● Work instructions: How many lines in the rows below contain the word "that"? Reply with the number alone.

● Dataset extract:
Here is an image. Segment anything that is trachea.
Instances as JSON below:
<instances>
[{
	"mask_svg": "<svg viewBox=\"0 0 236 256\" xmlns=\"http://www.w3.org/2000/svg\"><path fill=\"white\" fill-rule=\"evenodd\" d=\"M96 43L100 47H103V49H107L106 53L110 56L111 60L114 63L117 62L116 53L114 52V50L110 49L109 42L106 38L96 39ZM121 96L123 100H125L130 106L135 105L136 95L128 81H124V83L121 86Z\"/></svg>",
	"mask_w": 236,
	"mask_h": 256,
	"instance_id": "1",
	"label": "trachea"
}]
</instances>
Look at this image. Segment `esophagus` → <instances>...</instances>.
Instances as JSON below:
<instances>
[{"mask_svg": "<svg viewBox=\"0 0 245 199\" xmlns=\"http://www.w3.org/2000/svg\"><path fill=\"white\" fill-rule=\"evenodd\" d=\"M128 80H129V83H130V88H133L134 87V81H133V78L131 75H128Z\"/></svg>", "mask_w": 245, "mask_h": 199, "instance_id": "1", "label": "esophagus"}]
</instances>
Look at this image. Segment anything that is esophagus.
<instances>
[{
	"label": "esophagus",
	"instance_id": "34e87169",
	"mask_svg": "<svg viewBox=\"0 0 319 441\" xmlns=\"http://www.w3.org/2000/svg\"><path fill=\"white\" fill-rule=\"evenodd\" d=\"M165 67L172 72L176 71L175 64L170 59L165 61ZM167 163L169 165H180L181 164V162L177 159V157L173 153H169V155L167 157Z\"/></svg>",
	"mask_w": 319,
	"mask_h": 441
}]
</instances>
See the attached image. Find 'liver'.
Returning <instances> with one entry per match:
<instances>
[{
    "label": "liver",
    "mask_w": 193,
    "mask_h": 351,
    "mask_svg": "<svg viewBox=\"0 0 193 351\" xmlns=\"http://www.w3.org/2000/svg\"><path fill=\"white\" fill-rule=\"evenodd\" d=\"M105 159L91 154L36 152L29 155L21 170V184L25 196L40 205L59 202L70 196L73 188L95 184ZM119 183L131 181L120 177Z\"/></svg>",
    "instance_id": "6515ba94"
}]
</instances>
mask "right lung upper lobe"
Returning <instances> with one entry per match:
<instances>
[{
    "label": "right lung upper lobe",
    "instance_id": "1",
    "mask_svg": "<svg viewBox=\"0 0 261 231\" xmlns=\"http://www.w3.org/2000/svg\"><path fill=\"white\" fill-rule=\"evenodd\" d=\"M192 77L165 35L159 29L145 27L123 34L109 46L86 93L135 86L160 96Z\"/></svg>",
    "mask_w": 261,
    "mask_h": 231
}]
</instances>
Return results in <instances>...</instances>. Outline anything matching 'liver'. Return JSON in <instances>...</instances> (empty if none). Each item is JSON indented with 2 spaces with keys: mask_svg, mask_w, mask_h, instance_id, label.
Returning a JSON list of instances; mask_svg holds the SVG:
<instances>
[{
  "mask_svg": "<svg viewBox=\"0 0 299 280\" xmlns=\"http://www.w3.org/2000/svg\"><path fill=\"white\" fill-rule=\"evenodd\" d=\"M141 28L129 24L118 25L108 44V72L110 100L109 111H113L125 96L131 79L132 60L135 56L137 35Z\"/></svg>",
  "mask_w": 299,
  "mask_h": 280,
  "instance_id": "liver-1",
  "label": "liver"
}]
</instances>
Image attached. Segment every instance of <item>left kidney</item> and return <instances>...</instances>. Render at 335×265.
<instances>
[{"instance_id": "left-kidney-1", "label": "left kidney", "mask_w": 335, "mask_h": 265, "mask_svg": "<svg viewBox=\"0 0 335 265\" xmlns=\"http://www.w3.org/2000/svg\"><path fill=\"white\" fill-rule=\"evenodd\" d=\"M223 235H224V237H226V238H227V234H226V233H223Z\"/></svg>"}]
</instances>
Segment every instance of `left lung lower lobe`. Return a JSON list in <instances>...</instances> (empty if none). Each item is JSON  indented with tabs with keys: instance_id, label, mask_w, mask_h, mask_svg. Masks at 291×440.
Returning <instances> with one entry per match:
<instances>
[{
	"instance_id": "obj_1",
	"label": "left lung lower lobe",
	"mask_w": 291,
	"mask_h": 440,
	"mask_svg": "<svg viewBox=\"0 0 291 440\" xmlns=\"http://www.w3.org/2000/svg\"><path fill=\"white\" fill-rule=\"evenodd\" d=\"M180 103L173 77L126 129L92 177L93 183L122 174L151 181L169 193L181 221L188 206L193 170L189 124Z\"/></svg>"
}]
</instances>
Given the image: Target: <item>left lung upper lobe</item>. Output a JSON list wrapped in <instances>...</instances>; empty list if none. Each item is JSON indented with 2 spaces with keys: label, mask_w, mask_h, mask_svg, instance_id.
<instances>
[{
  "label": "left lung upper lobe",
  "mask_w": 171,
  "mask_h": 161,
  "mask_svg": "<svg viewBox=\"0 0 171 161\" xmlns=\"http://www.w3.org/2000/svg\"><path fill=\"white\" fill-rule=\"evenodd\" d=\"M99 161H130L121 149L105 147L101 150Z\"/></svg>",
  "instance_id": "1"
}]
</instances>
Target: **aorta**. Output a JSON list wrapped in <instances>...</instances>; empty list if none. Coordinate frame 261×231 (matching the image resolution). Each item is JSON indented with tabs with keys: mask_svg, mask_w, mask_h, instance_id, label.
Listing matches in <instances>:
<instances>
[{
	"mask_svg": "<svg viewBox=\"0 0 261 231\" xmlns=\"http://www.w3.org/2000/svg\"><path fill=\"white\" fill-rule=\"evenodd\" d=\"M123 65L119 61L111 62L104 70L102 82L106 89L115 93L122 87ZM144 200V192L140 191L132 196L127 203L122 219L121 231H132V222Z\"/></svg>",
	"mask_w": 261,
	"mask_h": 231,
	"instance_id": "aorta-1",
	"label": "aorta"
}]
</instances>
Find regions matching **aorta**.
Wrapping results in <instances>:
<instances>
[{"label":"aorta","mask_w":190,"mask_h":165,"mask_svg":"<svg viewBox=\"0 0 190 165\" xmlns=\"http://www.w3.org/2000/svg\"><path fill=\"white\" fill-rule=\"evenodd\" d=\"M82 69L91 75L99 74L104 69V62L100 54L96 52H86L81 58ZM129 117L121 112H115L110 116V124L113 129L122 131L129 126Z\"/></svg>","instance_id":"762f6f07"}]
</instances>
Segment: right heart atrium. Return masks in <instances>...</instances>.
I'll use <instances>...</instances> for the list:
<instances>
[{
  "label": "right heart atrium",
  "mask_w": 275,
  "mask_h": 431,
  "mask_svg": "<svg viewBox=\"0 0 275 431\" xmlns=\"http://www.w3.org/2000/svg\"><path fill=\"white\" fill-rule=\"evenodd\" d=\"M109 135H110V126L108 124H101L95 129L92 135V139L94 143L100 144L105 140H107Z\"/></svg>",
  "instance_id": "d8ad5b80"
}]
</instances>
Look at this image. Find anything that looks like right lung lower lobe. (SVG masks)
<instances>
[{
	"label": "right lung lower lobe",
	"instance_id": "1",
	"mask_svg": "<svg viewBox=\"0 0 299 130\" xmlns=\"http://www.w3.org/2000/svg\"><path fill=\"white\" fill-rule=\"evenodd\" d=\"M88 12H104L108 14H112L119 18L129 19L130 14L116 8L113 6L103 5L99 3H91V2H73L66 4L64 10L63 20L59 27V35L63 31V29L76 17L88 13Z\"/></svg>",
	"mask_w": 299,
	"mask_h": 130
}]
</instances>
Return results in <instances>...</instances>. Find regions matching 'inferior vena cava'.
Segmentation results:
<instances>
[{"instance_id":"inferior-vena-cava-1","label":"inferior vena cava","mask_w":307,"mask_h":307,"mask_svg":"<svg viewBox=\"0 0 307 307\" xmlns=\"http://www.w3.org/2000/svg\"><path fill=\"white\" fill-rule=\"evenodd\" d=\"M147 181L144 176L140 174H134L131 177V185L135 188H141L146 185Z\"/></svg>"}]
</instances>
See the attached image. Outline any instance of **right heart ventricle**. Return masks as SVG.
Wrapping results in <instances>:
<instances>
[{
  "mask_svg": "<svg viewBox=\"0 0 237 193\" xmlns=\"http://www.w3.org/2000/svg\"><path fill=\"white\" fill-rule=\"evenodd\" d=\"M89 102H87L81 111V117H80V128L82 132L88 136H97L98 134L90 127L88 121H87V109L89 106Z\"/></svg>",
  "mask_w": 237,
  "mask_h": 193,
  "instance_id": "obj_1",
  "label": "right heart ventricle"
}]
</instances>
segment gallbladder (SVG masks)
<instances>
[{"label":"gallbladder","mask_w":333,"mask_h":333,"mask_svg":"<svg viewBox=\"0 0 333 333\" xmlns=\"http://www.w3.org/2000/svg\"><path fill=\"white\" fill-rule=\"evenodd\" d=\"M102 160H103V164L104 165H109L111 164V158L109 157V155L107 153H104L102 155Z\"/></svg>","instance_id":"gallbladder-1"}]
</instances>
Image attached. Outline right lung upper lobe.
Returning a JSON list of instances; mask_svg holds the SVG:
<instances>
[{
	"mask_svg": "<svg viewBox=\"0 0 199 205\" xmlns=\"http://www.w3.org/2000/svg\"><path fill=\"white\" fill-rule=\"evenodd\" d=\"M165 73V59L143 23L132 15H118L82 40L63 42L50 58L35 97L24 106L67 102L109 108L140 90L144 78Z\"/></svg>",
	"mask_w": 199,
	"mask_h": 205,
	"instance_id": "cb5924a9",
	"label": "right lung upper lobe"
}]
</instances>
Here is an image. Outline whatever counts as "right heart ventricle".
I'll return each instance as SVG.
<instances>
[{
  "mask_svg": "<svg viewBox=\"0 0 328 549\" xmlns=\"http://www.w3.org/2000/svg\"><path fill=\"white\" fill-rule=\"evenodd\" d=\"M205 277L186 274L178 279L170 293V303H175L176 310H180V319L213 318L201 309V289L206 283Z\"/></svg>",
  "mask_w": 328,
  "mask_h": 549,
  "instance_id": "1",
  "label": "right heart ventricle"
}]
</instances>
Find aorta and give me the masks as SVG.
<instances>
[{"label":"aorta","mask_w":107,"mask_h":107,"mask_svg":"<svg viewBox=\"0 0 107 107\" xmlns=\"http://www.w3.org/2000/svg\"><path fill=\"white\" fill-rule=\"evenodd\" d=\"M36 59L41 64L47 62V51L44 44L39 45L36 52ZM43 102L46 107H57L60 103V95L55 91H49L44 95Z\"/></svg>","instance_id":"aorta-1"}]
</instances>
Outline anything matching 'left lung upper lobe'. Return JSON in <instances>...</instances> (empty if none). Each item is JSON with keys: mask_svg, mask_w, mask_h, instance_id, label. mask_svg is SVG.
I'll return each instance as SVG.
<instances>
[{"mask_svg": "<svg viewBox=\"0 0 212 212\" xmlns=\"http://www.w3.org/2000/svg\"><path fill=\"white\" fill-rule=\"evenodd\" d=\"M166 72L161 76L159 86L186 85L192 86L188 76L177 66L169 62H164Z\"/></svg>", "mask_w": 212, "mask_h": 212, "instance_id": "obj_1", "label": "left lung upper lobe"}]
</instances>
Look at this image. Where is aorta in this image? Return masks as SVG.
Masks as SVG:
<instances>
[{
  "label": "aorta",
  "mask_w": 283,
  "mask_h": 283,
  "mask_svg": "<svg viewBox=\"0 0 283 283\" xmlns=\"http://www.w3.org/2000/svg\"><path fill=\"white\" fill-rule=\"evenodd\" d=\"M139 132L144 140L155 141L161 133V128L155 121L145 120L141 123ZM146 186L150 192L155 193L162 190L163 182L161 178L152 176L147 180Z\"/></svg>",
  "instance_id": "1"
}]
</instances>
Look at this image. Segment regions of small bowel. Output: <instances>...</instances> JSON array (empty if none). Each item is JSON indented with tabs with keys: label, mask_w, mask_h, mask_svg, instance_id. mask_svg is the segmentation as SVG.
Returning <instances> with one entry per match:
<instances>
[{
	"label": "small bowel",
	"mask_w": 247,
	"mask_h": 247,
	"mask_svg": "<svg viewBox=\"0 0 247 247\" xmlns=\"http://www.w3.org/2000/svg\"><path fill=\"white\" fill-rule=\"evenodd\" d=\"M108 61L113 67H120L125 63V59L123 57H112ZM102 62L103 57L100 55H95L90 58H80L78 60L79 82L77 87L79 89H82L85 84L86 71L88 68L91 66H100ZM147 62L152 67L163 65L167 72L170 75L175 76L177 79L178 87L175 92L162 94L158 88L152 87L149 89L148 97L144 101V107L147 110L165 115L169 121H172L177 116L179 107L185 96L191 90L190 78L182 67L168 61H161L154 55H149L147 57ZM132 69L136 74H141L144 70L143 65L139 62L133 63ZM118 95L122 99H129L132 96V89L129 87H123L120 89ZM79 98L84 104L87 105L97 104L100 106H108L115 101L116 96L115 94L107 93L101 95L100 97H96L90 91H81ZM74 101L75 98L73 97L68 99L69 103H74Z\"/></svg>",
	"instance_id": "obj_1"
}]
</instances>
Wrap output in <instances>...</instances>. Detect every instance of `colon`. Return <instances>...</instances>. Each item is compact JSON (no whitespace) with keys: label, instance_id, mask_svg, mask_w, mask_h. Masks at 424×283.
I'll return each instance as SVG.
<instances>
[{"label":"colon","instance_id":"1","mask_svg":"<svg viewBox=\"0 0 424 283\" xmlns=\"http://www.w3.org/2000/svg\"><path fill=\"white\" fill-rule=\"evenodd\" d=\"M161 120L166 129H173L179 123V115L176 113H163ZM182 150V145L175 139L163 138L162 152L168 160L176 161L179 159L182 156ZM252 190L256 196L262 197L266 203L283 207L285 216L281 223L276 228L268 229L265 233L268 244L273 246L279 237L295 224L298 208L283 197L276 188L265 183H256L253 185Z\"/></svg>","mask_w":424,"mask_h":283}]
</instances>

● Answer below: 3